You are recognizing Afghanistan. Before that, there was a whole host of missions that were not recognized. While we were in Afghanistan, we had troops in the Congo, Myanmar and the Middle East.
I commend you for recognizing Afghanistan, but the government also needs to look at what can be done with such resources.
If we want to inspire these troops and their families to continue to make sacrifices and if we want to recognize those who paid the price, we cannot just recognize those who suit us. We also need to look at our fundamental values related to human rights. If we have the ability to react and respond, we need to do so and not be afraid of using those troops.
Why is the government refusing to send troops into the Central African Republic?
Senator Carignan: I think it is important to correct one aspect of your comment. First, we wanted to give priority to the families of fallen soldiers who will be more intimately involved in the ceremonies.
As for the ceremony that will take place here in the chamber, your leader and I were invited. Senator Cowan agreed to participate and represent the Senate. Senator Kinsella will also be there to honourably represent the senators. That way, there will be as many spaces as possible for family members of fallen soldiers.
On the Order:
Resuming debate on the motion of the Honourable Senator Meredith, seconded by the Honourable Senator Raine, for the third reading of Bill S-213, An Act respecting Lincoln Alexander Day, as amended.
Hon. Marjory LeBreton: Honourable senators, I did not want to let the opportunity pass without saying a few words about the Honourable Lincoln Alexander and Bill S-213. While he would be honoured that this bill is before us, I am sure in his own humble way he would downplay the notion that a day be specifically named for him.
Honourable senators, I first met Lincoln Alexander in 1965. He carried the Conservative banner in Hamilton West in the November 1965 general election. John Diefenbaker's Bill of Rights attracted him to the Conservative Party. Mr. Diefenbaker's record of human rights in Canada and around the world hit home with Lincoln Alexander.
Mr. Diefenbaker so admired Lincoln Alexander and campaigned hard for him in that election. Canada's first woman cabinet minister, Ellen Fairclough, was also one of Lincoln Alexander's big supporters. While he did not meet success in the 1965 election, he had the best result of any Conservative candidate in Hamilton.
On November 8, I sat with Mr. Diefenbaker's entourage in Prince Albert, Saskatchewan, listening to the election results. The news that Linc did not make it disappointed Mr. Diefenbaker immensely.
Honourable senators, Lincoln Alexander's hard work between 1965 and 1968 paid off, and he was elected in the June 1968 general election.
Honourable senators, this is a significant election, I know, for most people in this chamber, particularly those on the other side. This was 1968, the year of the so-called Trudeaumania election. Lincoln Alexander, even with all of the hype that was going on and against great odds, was elected in Hamilton.
If you will recall the time, Martin Luther King had been assassinated. Robert Kennedy had been assassinated just months before that election. There was civil and racial strife going on south of the border, among our neighbours to the south, and Lincoln Alexander was elected as the first Black member of Parliament in Canada.
I think I have actually relayed this story, but because he was the first Black member of Parliament, he became a cause célèbre, so to speak, especially with the American networks ABC, NBC and CBS. If memory serves me — I may be wrong, but I don't think so — not one single member in either the House of Representatives or the United States Senate was Black. Lincoln Alexander, being Black, created a lot of interest for our neighbours to the south.

• • •

Condense the paragraph of the Senate debate excerpt that begins "Honourable senators, I first met Lincoln Alexander in 1965" into a short bulleted list that keeps its main facts.

• • •

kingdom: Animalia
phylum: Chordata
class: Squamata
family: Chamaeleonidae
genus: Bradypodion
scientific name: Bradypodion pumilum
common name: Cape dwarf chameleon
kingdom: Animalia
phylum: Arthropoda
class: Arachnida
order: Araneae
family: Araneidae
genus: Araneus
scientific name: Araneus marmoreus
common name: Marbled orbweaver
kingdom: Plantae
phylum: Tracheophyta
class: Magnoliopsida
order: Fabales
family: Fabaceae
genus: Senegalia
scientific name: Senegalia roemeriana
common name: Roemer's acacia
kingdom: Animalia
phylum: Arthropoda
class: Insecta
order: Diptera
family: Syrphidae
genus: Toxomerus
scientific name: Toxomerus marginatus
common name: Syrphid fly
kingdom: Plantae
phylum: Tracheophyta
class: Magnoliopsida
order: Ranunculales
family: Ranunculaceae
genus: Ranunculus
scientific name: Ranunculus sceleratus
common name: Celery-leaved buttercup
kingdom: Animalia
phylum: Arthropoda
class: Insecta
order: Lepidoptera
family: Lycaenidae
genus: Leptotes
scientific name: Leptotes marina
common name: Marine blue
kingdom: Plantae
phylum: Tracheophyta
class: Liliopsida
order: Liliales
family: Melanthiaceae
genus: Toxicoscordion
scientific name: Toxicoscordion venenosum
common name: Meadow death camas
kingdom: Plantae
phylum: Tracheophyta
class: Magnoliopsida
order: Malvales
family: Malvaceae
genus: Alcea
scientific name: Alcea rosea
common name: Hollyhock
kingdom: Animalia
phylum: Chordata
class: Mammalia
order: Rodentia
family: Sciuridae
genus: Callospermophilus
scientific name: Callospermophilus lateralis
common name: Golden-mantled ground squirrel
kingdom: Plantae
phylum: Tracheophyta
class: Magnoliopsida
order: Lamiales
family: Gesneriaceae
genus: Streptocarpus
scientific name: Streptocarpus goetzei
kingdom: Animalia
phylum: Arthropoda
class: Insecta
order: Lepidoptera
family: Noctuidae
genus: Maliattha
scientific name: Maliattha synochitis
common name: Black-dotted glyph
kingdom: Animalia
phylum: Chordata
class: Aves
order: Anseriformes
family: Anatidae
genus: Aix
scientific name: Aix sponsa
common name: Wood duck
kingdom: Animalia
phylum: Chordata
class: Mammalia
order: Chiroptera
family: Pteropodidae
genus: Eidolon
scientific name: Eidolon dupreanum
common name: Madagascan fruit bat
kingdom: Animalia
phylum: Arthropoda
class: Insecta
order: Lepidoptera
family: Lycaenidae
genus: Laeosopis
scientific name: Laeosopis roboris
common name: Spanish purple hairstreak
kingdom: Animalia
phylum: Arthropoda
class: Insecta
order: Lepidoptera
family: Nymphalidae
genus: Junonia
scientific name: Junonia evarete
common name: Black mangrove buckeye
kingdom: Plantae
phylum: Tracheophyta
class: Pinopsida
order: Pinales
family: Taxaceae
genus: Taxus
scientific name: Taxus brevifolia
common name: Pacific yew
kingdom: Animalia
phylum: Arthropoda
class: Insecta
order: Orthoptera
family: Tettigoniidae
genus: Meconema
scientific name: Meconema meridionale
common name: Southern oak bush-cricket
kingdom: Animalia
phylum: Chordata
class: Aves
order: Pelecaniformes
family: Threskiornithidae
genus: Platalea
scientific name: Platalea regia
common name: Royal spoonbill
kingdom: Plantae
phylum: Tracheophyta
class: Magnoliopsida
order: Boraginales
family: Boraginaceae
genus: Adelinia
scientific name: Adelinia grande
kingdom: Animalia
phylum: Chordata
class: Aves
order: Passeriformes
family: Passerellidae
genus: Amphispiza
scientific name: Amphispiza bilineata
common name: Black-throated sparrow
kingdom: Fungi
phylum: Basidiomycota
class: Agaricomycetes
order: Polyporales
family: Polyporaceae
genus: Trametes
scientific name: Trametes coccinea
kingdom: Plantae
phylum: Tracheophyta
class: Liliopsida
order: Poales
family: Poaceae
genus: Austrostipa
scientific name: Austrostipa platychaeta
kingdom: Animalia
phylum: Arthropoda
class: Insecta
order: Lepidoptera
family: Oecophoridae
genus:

• • •

» **OUTPUT FOR THIS TASK**:
- The speaker first met Lincoln Alexander in 1965.
- He was the Conservative candidate in Hamilton West in the November 1965 general election.
- John Diefenbaker's Bill of Rights drew him to the Conservative Party.
- Diefenbaker's human rights record in Canada and around the world resonated strongly with him.